Rococo (or Roccoco) Western Art style refers to a French Fine Art Movement, observed at peak during the eighteenth century, 1730s to be precise, during the reign of King Louis XV. The term ‘Rococo’ was derived from the French word ‘rocaille’ (pebble) and Italian term ‘Barocco (Baroque).’ Right from the ornamental objects of interior decoration such as furniture, to architecture, paintings, and sculpture, this novel French style touched all. Considered as a high fashion style, Rococo had some popular forms. In fact, Rococo can be labeled as the climax and the fall of Baroque Art.

The Details

In this Western Art style, grotesques were converted into lines, curves, and bands, all the while flirting safely with imaginary, fantasy, and game playing. Rococo was the dominant choice of the then modern and aristocrat society, which focused more on the unreflective and indulgent living style, rather than morality, piety, discipline, and heroism. Graceful & lighthearted romance, mythology, routine life, history, and religion were the key themes. Fanciful figures, a smart use of line, delicate curves, and pastel colors were the other evident key characteristics of this Western Art style. Focused on subjects, the art works were light in color, effects, and emotion. Rococo’s special attention to fine details in the purview of feminine taste made it a preferred choice for interior decoration. This style was also used in furniture, tapestry design, and portraiture.

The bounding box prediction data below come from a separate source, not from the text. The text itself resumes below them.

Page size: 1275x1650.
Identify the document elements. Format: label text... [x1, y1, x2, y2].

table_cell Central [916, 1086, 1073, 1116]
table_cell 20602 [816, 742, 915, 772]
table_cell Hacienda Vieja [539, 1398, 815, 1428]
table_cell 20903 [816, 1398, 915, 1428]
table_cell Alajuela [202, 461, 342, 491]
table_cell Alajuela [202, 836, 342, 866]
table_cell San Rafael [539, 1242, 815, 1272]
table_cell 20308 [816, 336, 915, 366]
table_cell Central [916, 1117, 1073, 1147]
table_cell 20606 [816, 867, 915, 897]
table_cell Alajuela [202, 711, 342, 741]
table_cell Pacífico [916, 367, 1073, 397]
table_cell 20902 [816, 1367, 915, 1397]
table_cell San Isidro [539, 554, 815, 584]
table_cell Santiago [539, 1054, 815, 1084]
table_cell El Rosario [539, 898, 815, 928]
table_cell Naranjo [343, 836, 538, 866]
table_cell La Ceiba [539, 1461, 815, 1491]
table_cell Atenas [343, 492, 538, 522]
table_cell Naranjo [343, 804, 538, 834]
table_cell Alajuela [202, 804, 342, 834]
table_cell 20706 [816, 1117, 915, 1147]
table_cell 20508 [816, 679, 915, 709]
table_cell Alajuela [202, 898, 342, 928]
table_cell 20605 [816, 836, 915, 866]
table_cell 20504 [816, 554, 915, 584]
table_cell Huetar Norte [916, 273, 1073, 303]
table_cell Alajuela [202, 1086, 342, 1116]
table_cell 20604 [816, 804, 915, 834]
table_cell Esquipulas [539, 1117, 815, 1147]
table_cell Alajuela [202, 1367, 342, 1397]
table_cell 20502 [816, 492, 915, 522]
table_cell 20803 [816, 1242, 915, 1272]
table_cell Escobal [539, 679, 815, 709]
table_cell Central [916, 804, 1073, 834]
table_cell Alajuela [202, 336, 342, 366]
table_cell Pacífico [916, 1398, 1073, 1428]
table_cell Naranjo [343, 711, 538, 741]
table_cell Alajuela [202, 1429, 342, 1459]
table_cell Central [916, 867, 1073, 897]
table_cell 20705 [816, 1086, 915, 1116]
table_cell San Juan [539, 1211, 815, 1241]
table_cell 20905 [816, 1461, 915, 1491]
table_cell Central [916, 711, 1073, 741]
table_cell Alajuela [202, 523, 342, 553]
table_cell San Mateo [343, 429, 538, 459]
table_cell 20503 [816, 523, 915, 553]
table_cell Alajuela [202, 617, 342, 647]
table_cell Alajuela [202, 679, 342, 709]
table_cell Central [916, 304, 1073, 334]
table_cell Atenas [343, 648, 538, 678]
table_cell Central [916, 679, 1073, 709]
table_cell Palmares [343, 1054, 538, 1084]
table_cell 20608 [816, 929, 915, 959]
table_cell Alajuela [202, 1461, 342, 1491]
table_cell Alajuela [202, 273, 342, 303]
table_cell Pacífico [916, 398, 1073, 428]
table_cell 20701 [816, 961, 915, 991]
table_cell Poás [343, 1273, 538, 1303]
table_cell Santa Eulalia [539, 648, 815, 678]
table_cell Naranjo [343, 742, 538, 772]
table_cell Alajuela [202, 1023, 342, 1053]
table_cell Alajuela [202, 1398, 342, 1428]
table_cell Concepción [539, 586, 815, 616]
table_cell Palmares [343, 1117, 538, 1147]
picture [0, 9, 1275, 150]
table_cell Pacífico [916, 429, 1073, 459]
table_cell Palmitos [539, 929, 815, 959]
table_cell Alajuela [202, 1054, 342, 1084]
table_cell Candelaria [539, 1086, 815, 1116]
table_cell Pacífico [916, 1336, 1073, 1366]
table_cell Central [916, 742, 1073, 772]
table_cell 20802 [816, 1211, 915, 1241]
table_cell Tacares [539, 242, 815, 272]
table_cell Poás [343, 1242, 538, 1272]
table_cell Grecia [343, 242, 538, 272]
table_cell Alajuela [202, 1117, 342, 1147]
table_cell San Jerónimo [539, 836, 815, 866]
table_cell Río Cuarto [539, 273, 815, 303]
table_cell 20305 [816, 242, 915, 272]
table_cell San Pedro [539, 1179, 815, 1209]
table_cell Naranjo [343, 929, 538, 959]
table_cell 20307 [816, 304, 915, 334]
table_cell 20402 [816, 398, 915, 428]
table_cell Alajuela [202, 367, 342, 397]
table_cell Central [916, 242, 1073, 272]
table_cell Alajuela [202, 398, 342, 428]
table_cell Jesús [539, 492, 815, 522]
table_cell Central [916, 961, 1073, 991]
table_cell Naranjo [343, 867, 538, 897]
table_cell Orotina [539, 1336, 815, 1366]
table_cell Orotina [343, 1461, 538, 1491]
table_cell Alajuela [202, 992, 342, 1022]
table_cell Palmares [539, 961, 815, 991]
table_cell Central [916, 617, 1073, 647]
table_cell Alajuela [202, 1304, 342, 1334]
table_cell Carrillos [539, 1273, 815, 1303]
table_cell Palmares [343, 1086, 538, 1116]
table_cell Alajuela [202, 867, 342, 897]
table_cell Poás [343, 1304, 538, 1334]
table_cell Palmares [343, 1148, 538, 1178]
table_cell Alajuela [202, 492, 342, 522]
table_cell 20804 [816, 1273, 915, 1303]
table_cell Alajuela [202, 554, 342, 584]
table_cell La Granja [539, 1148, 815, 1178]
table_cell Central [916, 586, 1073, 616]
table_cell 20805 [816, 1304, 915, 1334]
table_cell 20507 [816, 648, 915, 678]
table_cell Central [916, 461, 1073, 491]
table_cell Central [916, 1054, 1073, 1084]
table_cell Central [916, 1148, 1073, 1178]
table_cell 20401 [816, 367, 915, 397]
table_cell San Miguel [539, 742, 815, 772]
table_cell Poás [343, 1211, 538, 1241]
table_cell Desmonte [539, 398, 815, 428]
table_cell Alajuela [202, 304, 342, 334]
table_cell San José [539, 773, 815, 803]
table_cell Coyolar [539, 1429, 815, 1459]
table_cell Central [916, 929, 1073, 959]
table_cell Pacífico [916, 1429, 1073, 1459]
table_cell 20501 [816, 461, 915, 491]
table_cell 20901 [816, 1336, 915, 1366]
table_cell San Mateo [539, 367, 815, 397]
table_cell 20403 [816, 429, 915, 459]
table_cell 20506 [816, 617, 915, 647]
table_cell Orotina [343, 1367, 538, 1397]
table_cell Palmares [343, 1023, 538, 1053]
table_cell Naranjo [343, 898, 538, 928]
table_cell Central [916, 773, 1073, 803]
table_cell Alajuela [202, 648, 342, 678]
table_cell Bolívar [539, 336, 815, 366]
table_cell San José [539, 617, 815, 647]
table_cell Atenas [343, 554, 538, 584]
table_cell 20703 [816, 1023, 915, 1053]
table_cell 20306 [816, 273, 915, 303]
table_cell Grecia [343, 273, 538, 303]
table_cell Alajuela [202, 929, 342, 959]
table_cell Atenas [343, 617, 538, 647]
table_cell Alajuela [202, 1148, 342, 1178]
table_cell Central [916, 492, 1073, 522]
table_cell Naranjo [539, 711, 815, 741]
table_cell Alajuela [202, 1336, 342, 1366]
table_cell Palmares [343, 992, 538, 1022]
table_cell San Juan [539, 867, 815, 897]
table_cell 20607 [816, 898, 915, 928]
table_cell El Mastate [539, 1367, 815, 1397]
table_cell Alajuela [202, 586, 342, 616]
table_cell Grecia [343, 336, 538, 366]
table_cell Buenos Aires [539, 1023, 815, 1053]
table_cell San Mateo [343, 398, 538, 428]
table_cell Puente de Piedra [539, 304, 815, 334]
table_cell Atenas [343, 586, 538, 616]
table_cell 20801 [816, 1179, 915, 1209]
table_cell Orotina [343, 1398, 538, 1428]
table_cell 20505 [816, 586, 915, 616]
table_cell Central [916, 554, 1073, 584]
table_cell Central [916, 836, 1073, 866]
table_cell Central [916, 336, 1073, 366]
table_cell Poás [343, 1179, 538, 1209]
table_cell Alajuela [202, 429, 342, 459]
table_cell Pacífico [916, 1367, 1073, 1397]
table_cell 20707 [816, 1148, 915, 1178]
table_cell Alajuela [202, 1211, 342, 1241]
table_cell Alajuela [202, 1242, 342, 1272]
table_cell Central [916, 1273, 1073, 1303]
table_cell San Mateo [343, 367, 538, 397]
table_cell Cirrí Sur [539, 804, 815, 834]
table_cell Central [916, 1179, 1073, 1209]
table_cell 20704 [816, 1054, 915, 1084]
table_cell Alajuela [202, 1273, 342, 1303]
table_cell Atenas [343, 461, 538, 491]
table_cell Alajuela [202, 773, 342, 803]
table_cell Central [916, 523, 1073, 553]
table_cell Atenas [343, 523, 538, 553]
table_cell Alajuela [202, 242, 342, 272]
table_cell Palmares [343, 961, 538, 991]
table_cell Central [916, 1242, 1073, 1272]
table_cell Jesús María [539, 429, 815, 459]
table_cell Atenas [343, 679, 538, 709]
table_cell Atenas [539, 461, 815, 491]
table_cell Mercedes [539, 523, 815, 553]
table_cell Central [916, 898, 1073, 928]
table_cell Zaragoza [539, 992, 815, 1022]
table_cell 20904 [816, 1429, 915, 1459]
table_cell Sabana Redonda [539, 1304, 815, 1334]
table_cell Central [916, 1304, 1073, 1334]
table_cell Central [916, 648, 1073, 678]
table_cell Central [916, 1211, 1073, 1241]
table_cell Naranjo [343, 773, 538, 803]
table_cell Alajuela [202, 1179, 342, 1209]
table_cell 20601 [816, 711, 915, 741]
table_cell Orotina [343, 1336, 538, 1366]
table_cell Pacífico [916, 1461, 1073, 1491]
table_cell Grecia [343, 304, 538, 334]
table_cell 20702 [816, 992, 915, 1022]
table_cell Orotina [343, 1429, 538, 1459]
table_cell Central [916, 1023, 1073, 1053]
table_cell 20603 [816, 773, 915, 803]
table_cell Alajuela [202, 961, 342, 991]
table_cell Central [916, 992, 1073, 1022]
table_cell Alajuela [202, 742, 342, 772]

Jean-Antoine Watteau (1684-1721) is considered as the first Rococo painter. He greatly influenced the later painters like Francois Boucher (1703-70), Jean-Honoré Fragonard (1732-1806), and Élisabeth-Louise Vigée-Le Brun (1755-1842 – especially in her portraits of Marie Antoinette). Thomas Gainsborough (1727-88) added uniqueness to the style through delicate and sensitive intricacies. Other Rococo artists include Jean-Baptiste van Loo (1684-1745), his two sons Louis-Michel van Loo (1707-71) & Charles-Amédée-Philippe van Loo (1719-95), & his younger brother Charles-André van Loo (1705-65); Nicolas Lancret (1690-1743); Jean-Baptiste-Siméon Chardin (1699-1779); and Jean-Baptiste Greuze (1725-1805).

The Spread

Not only France, Rococo gained popularity in Germany, Bohemia, and Austria too. The German version of this French art style was introduced in churches and palaces in the southern part of the country, while Frederician Rococo was admired in the Kingdom of Prussia. In Italy, Giovanni Battista Tiepolo (1696-1770) was the frontrunner of this art movement. In England, Rococo was never adopted as an architectural style however; it significantly influenced Fine Arts zones, such as porcelain, silverwork, silk, and even some English furniture.

The End

Starting 1760s Rococo started to decline, as the critics condemned it as frivolous, tasteless, colorless art, and the sign of a corrupt society. Neo-Classicism eventually replaced this rich Western Art style, in 1785. 1820-70 witnessed the revival and another fall of Rococo.